Task description: Somewhere below is a line with "tissue box: none" and, later, a line with "wall art: present [807,90,857,160]"; repeat those two lines and all the lines between them, exactly as they are.

### Extracted data

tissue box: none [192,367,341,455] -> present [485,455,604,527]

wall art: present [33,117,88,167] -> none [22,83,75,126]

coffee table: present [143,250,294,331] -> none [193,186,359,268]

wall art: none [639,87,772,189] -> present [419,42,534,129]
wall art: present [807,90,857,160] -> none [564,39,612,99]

######
### Extracted data

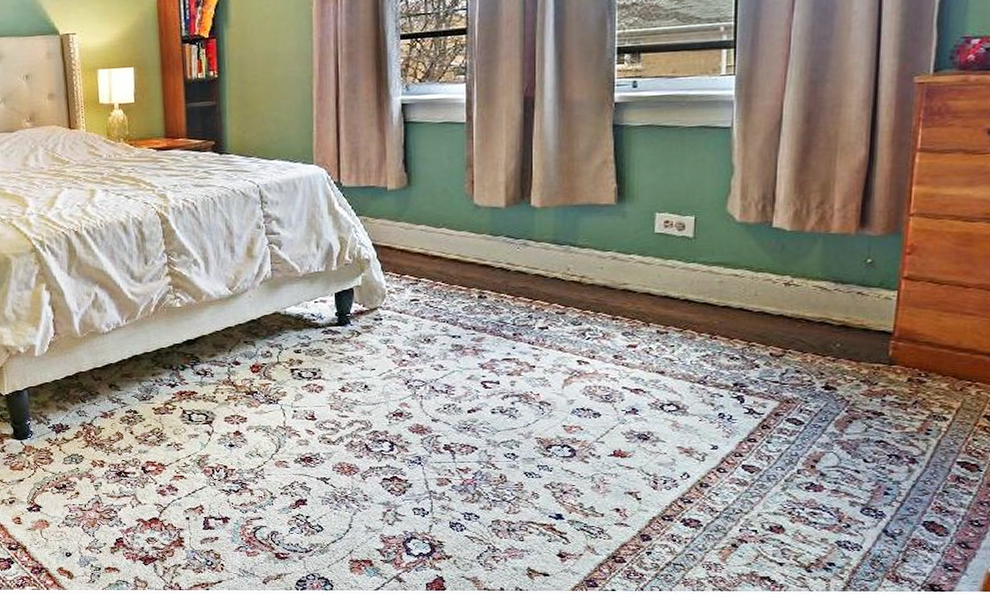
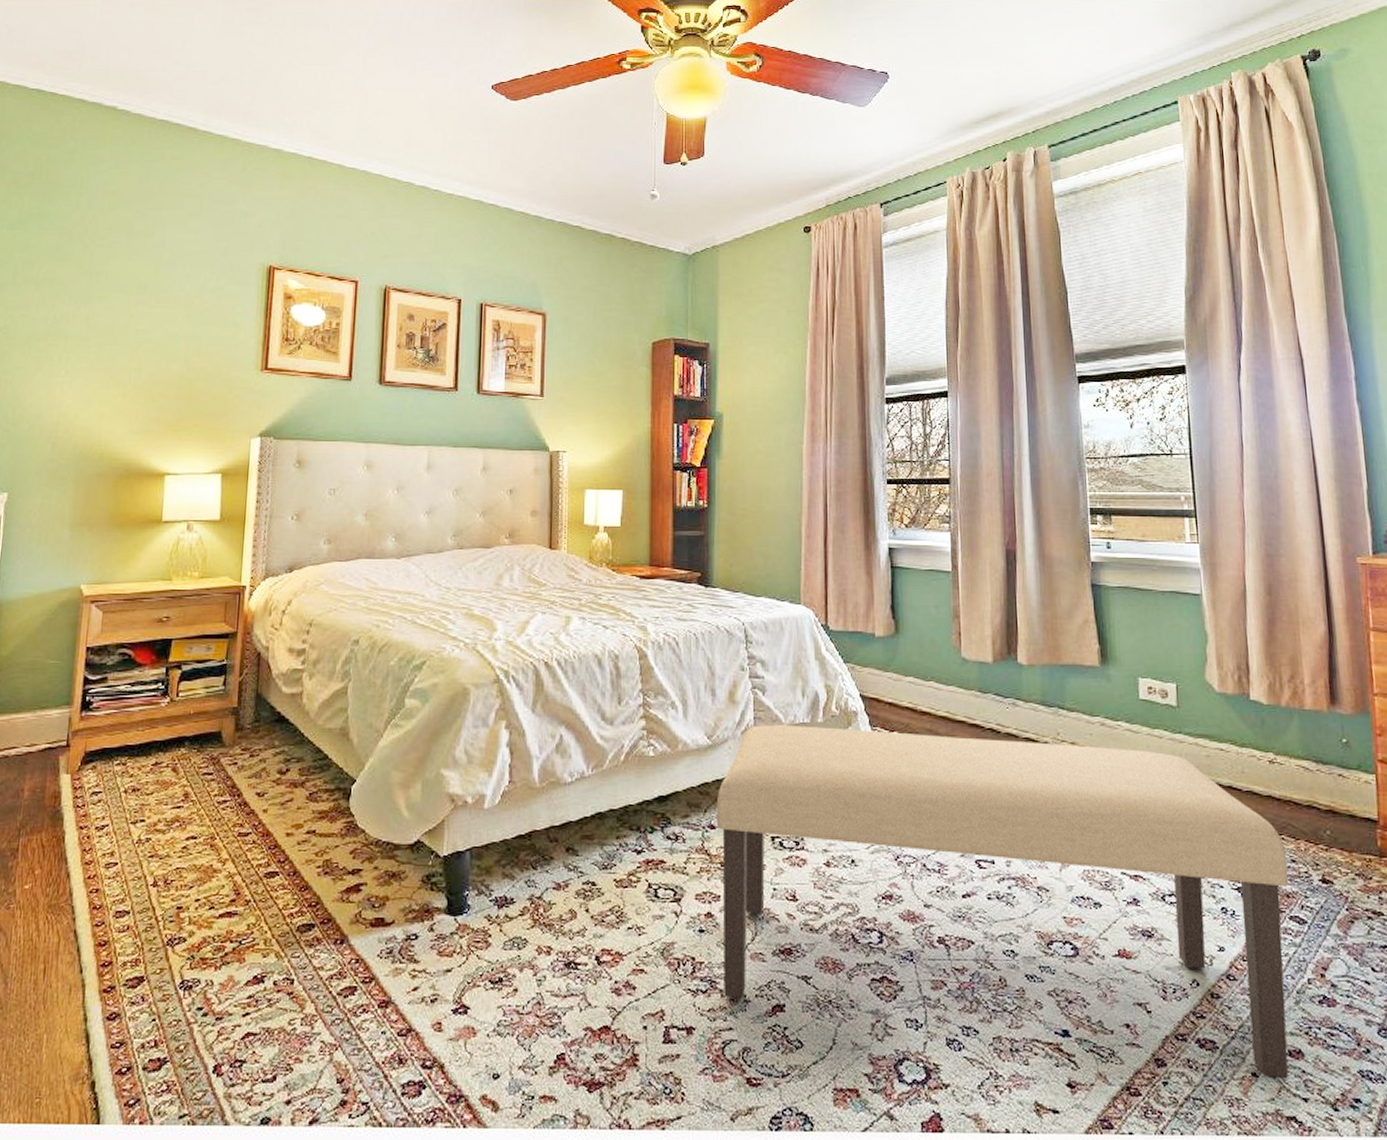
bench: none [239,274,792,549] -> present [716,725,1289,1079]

######

The completed task:
tissue box: none [192,367,341,455] -> present [485,455,604,527]

wall art: present [33,117,88,167] -> none [22,83,75,126]

coffee table: present [143,250,294,331] -> none [193,186,359,268]

wall art: none [639,87,772,189] -> present [419,42,534,129]
wall art: present [807,90,857,160] -> none [564,39,612,99]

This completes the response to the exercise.